§ TEXT PROVIDED:
'''
FiloSottile / age

A simple, modern and secure encryption tool (and Go library) with small explicit keys, no config options, and UNIX-style composability.
https://age-encryption.org
BSD 3-Clause "New" or "Revised" License
15.95k stars 482 forks source link

Encourage users to password encrypt their keys. #366

Closed vext01 closed 2 years ago

vext01 commented 2 years ago

The README contains this passage:

Passphrase-protected identity files are not necessary for most use cases, where access to the encrypted identity file implies access to the whole system. However, they can be useful if the identity file is stored remotely.

We've discussed this before when password encrypted keys were being considered. They are now implemented, which is great! Thank you.

However, I disagree that password protection mostly isn't required. I do still think that we should encourage users to password protect their keys by default.

Why? We can't possibly trust every piece of software we run on our systems, and it would be trivial for a malicious program (or a malicious payload for a trusted, but flawed, program -- think Javascript in a browser) to search for, and transmit, private keys over the network (undetected).
'''
§ RECORDED DATA:
'''
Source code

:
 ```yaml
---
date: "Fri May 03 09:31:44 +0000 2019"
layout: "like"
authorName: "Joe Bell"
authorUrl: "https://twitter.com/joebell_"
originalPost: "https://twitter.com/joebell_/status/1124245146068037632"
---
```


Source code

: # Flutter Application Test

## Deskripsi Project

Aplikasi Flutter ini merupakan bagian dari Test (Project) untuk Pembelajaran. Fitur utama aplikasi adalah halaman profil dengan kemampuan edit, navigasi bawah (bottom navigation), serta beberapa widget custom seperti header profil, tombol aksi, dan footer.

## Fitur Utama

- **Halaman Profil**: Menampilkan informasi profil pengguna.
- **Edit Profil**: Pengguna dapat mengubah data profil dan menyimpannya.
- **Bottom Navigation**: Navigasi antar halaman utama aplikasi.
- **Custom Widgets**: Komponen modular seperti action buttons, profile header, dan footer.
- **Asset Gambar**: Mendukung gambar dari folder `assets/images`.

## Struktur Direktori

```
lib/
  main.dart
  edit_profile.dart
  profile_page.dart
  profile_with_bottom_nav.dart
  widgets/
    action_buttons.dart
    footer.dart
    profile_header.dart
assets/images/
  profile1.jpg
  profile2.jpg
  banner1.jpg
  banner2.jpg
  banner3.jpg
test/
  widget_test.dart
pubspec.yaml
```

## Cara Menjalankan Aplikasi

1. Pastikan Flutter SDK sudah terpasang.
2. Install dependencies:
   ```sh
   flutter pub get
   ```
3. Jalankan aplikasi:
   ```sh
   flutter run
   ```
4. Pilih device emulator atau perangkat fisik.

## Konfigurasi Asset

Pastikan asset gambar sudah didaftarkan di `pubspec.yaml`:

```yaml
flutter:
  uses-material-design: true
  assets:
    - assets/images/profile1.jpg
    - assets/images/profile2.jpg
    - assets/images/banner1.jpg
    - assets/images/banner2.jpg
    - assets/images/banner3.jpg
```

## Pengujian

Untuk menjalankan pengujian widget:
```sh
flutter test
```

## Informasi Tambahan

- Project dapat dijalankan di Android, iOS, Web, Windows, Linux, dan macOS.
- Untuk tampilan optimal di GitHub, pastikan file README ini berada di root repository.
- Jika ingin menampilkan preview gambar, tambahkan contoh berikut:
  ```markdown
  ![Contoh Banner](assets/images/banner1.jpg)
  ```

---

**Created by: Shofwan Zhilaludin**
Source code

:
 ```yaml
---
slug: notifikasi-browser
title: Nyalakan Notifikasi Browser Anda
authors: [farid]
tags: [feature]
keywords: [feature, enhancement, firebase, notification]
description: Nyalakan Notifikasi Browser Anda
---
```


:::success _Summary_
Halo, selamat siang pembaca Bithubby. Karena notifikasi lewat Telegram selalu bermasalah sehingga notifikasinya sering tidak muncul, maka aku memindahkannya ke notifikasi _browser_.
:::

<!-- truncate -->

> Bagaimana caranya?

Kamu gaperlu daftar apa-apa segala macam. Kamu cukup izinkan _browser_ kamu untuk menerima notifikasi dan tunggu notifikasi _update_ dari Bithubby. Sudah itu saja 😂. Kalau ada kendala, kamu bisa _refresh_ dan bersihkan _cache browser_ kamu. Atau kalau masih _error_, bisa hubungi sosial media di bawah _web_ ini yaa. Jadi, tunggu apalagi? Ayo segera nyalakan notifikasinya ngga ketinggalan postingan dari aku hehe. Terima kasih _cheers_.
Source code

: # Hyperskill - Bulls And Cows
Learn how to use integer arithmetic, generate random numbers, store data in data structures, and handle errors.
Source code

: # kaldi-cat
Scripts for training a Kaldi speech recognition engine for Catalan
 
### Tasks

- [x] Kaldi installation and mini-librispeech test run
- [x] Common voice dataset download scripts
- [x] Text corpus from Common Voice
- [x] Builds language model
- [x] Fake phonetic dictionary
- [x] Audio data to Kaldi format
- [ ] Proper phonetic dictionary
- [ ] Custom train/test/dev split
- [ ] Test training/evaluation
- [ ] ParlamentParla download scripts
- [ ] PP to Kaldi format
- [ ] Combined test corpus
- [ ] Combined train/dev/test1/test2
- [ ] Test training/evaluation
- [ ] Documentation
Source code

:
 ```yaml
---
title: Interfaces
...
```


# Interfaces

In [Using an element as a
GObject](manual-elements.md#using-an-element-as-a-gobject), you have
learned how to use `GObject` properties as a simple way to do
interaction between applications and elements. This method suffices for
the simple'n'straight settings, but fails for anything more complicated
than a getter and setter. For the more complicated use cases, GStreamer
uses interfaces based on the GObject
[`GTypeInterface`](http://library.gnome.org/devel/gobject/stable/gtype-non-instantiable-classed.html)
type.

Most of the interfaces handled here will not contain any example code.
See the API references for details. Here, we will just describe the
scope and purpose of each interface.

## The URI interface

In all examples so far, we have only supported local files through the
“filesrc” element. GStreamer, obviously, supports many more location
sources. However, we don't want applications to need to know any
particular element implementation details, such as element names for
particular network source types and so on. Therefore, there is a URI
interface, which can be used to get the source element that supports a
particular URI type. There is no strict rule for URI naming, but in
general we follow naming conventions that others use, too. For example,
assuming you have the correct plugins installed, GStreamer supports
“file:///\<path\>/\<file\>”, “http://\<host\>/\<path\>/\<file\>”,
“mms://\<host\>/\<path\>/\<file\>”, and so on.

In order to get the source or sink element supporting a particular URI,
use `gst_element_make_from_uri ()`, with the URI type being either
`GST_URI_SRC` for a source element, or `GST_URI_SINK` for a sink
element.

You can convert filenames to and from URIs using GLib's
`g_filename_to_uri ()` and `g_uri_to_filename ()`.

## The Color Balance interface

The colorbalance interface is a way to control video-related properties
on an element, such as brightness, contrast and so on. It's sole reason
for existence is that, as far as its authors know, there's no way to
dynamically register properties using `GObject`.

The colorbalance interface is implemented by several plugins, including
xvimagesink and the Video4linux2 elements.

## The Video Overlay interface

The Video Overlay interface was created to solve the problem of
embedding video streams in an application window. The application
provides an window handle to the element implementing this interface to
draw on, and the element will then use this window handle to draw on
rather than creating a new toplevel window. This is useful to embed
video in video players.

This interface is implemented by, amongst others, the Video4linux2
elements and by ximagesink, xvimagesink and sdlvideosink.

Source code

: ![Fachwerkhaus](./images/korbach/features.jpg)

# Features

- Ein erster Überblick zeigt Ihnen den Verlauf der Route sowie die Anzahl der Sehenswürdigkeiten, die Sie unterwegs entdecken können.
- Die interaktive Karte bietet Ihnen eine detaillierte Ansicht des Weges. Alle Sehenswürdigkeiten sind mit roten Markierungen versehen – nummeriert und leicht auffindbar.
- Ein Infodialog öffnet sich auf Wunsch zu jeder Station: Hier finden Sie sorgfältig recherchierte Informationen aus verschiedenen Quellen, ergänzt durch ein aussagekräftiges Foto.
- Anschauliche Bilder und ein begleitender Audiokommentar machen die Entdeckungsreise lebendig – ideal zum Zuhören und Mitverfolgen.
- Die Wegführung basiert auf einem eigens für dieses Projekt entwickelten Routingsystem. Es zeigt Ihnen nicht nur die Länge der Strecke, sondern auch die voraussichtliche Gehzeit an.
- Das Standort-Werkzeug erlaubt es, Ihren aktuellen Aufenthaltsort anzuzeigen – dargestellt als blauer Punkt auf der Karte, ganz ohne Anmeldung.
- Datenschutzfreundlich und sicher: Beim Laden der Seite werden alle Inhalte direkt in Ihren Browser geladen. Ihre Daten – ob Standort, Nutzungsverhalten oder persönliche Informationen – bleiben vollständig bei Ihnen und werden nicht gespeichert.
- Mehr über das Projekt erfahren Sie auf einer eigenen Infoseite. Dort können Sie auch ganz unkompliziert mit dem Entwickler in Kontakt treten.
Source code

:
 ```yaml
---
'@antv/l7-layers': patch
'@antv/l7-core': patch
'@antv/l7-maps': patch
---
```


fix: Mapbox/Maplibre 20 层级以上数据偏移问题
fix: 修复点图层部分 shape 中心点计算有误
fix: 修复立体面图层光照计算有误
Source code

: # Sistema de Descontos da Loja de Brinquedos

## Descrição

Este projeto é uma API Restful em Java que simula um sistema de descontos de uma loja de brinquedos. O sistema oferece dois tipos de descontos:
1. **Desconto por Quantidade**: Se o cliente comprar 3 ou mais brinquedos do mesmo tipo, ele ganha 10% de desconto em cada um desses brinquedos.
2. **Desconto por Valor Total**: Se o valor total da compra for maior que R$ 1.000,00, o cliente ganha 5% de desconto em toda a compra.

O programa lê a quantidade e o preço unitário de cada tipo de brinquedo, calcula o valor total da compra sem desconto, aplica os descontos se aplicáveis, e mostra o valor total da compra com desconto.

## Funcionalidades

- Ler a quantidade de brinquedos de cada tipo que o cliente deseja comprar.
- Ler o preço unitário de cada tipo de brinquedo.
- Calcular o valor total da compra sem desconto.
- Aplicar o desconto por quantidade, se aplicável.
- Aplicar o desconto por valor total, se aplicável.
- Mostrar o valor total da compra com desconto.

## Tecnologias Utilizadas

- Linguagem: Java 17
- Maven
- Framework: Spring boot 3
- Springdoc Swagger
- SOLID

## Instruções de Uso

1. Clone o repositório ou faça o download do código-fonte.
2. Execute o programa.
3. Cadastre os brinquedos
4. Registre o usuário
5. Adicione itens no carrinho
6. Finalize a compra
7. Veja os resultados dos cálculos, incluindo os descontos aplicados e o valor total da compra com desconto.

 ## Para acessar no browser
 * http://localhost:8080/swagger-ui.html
'''
§ REQUIRED ACTIONS:
[1] Answer these questions from the issue text:
(a) Under what license is the tool released?
(b) According to the quoted README passage, when can passphrase-protected identity files be useful?
(c) What example does the commenter give of a malicious payload for a trusted but flawed program?
[2] Rewrite the paragraph of the issue text that begins "Why? We can't possibly trust" in one shorter sentence, keeping its main facts.
The listing has no connection to the issue text.

§ SOLUTIONS PER TASK:
[1]
(a) The BSD 3-Clause "New" or "Revised" License.
(b) When the identity file is stored remotely.
(c) Javascript in a browser.

[2] Since not all software on our systems can be trusted, a malicious program, or a malicious payload in a flawed but trusted program such as Javascript in a browser, could easily find private keys and send them over the network undetected.